Instructions for the task: What you return should be the lines of the data containing "have", each in full.

---

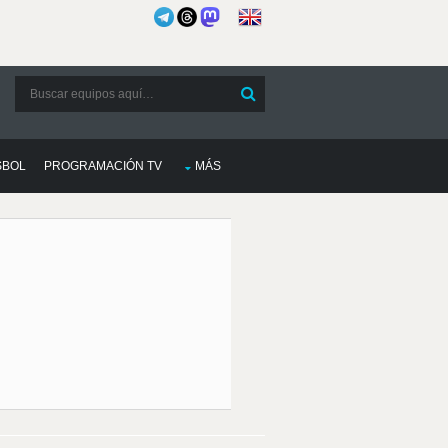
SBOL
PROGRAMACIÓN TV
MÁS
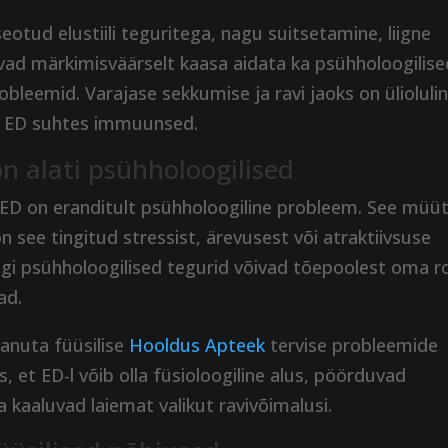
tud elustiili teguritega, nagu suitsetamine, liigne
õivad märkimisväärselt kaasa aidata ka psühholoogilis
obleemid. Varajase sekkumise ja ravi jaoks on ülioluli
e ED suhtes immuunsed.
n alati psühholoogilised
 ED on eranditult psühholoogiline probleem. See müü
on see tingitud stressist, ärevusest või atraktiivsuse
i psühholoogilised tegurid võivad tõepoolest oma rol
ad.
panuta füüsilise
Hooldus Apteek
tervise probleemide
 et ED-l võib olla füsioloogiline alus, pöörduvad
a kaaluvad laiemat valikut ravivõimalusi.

---

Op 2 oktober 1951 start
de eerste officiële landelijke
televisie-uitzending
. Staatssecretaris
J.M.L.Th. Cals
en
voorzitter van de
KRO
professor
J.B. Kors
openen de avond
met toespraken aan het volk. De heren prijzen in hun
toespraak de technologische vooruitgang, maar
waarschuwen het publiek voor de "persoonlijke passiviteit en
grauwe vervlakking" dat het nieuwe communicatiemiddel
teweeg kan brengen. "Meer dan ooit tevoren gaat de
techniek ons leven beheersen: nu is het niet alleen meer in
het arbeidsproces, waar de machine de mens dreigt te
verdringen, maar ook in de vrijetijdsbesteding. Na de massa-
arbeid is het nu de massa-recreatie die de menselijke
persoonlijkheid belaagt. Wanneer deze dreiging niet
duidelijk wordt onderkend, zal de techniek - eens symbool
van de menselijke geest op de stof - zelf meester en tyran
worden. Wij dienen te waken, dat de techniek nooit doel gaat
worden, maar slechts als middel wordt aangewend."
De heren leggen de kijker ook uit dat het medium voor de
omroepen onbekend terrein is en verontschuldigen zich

---

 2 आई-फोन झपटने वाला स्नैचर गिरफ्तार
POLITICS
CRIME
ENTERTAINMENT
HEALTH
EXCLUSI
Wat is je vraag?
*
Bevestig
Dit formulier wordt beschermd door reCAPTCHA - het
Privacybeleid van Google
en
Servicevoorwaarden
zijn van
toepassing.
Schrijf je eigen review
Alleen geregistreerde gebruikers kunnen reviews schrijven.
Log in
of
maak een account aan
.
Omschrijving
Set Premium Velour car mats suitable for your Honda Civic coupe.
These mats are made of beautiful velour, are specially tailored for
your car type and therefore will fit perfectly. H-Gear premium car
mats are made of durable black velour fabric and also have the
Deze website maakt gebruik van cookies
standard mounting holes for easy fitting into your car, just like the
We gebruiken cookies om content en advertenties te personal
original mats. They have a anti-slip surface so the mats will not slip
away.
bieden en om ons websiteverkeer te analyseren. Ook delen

---

Answer below:
mats are made of durable black velour fabric and also have the
original mats. They have a anti-slip surface so the mats will not slip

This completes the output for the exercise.